Task directions>
Rewrite every line of the records below with "l’exploitant" replaced by "l’opérateur" wherever it occurs and nothing else changed. Leave the picture out of your answer.

(Records excerpted from a collection)
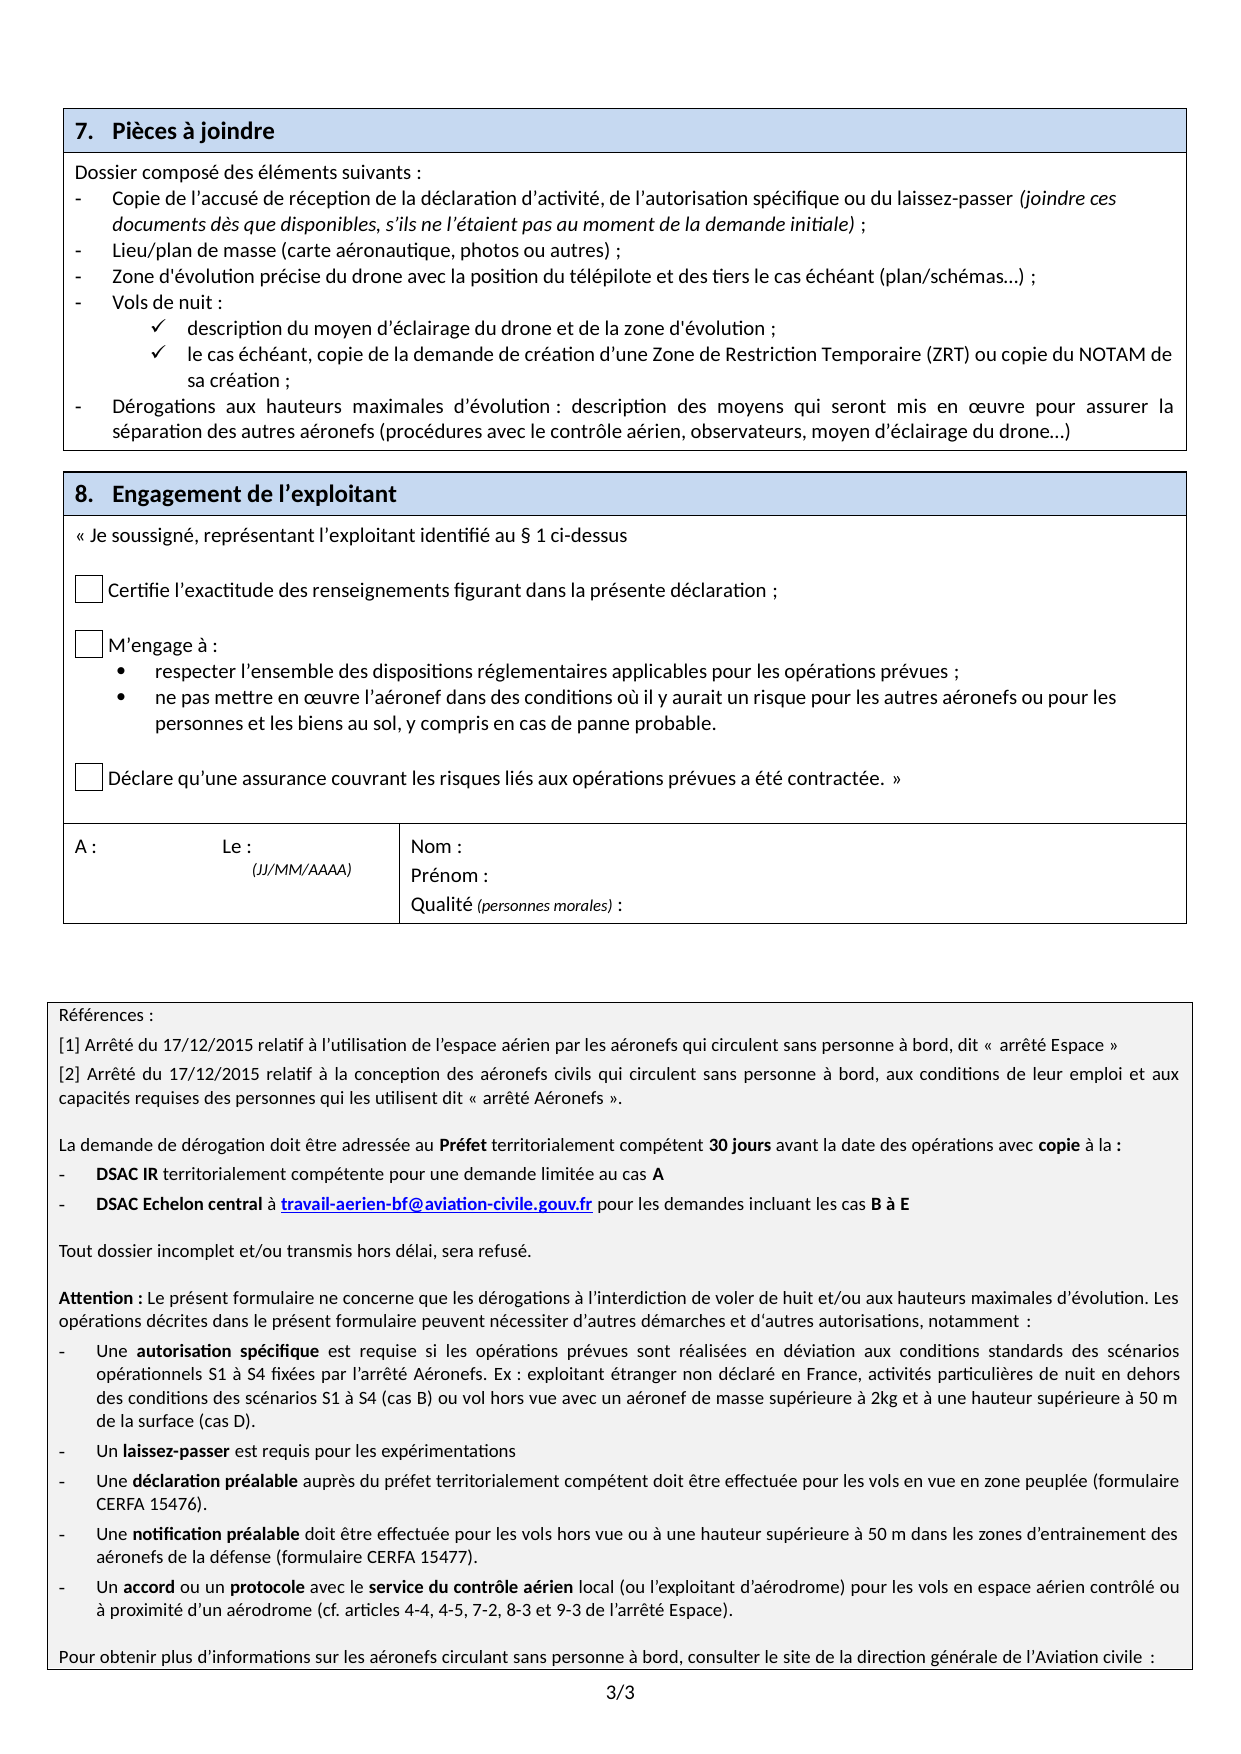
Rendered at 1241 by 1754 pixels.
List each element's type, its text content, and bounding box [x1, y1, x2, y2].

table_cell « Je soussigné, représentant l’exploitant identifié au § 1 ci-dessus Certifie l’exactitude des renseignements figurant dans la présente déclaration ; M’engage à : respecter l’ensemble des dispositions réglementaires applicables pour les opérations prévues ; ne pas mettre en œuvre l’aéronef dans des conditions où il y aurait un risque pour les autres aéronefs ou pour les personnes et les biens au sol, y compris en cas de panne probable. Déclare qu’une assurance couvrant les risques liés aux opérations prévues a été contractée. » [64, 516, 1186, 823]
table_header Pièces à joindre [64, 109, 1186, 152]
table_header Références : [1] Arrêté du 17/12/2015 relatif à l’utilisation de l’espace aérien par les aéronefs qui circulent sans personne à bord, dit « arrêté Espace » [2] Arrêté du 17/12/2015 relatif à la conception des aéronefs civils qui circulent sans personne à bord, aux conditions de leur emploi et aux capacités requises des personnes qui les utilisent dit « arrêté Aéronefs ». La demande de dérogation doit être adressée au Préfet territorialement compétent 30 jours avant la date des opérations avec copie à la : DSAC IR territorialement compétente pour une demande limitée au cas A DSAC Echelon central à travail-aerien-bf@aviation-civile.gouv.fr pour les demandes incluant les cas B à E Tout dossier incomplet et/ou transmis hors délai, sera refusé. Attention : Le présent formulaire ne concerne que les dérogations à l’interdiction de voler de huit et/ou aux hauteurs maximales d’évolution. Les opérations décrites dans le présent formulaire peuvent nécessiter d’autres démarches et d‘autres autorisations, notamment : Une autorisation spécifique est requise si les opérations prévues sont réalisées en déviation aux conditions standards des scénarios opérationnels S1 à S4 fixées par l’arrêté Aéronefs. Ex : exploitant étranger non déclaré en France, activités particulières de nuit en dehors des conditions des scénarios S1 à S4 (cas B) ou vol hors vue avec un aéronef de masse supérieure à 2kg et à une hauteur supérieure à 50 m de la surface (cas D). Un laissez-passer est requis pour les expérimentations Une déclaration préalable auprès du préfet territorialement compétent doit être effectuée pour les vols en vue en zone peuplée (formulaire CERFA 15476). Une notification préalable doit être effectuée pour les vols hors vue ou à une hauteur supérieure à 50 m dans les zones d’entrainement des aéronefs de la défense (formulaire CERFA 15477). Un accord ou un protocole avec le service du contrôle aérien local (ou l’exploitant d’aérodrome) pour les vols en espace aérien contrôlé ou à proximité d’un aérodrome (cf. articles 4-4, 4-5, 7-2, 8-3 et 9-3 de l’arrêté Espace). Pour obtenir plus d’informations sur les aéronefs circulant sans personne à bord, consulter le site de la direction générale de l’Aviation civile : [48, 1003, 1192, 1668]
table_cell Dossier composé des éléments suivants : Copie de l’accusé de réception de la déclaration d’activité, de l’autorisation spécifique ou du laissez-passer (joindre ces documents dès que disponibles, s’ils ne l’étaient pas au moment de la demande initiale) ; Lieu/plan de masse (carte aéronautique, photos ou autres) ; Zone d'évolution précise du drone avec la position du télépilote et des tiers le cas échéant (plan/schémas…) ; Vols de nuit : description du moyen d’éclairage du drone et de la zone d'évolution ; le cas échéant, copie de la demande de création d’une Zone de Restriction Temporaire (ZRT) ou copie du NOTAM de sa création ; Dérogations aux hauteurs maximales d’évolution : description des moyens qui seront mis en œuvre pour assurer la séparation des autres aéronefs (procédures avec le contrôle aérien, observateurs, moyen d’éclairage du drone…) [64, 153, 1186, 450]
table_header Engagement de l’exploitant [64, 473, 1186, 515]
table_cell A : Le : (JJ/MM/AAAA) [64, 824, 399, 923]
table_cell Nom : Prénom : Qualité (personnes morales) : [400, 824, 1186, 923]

Result of the task>
Rendered at 1241 by 1754 pixels.
List each element's type, its text content, and bounding box [x1, y1, x2, y2].

table_cell « Je soussigné, représentant l’opérateur identifié au § 1 ci-dessus Certifie l’exactitude des renseignements figurant dans la présente déclaration ; M’engage à : respecter l’ensemble des dispositions réglementaires applicables pour les opérations prévues ; ne pas mettre en œuvre l’aéronef dans des conditions où il y aurait un risque pour les autres aéronefs ou pour les personnes et les biens au sol, y compris en cas de panne probable. Déclare qu’une assurance couvrant les risques liés aux opérations prévues a été contractée. » [64, 516, 1186, 823]
table_header Pièces à joindre [64, 109, 1186, 152]
table_header Références : [1] Arrêté du 17/12/2015 relatif à l’utilisation de l’espace aérien par les aéronefs qui circulent sans personne à bord, dit « arrêté Espace » [2] Arrêté du 17/12/2015 relatif à la conception des aéronefs civils qui circulent sans personne à bord, aux conditions de leur emploi et aux capacités requises des personnes qui les utilisent dit « arrêté Aéronefs ». La demande de dérogation doit être adressée au Préfet territorialement compétent 30 jours avant la date des opérations avec copie à la : DSAC IR territorialement compétente pour une demande limitée au cas A DSAC Echelon central à travail-aerien-bf@aviation-civile.gouv.fr pour les demandes incluant les cas B à E Tout dossier incomplet et/ou transmis hors délai, sera refusé. Attention : Le présent formulaire ne concerne que les dérogations à l’interdiction de voler de huit et/ou aux hauteurs maximales d’évolution. Les opérations décrites dans le présent formulaire peuvent nécessiter d’autres démarches et d‘autres autorisations, notamment : Une autorisation spécifique est requise si les opérations prévues sont réalisées en déviation aux conditions standards des scénarios opérationnels S1 à S4 fixées par l’arrêté Aéronefs. Ex : exploitant étranger non déclaré en France, activités particulières de nuit en dehors des conditions des scénarios S1 à S4 (cas B) ou vol hors vue avec un aéronef de masse supérieure à 2kg et à une hauteur supérieure à 50 m de la surface (cas D). Un laissez-passer est requis pour les expérimentations Une déclaration préalable auprès du préfet territorialement compétent doit être effectuée pour les vols en vue en zone peuplée (formulaire CERFA 15476). Une notification préalable doit être effectuée pour les vols hors vue ou à une hauteur supérieure à 50 m dans les zones d’entrainement des aéronefs de la défense (formulaire CERFA 15477). Un accord ou un protocole avec le service du contrôle aérien local (ou l’opérateur d’aérodrome) pour les vols en espace aérien contrôlé ou à proximité d’un aérodrome (cf. articles 4-4, 4-5, 7-2, 8-3 et 9-3 de l’arrêté Espace). Pour obtenir plus d’informations sur les aéronefs circulant sans personne à bord, consulter le site de la direction générale de l’Aviation civile : [48, 1003, 1192, 1668]
table_cell Dossier composé des éléments suivants : Copie de l’accusé de réception de la déclaration d’activité, de l’autorisation spécifique ou du laissez-passer (joindre ces documents dès que disponibles, s’ils ne l’étaient pas au moment de la demande initiale) ; Lieu/plan de masse (carte aéronautique, photos ou autres) ; Zone d'évolution précise du drone avec la position du télépilote et des tiers le cas échéant (plan/schémas…) ; Vols de nuit : description du moyen d’éclairage du drone et de la zone d'évolution ; le cas échéant, copie de la demande de création d’une Zone de Restriction Temporaire (ZRT) ou copie du NOTAM de sa création ; Dérogations aux hauteurs maximales d’évolution : description des moyens qui seront mis en œuvre pour assurer la séparation des autres aéronefs (procédures avec le contrôle aérien, observateurs, moyen d’éclairage du drone…) [64, 153, 1186, 450]
table_header Engagement de l’opérateur [64, 473, 1186, 515]
table_cell A : Le : (JJ/MM/AAAA) [64, 824, 399, 923]
table_cell Nom : Prénom : Qualité (personnes morales) : [400, 824, 1186, 923]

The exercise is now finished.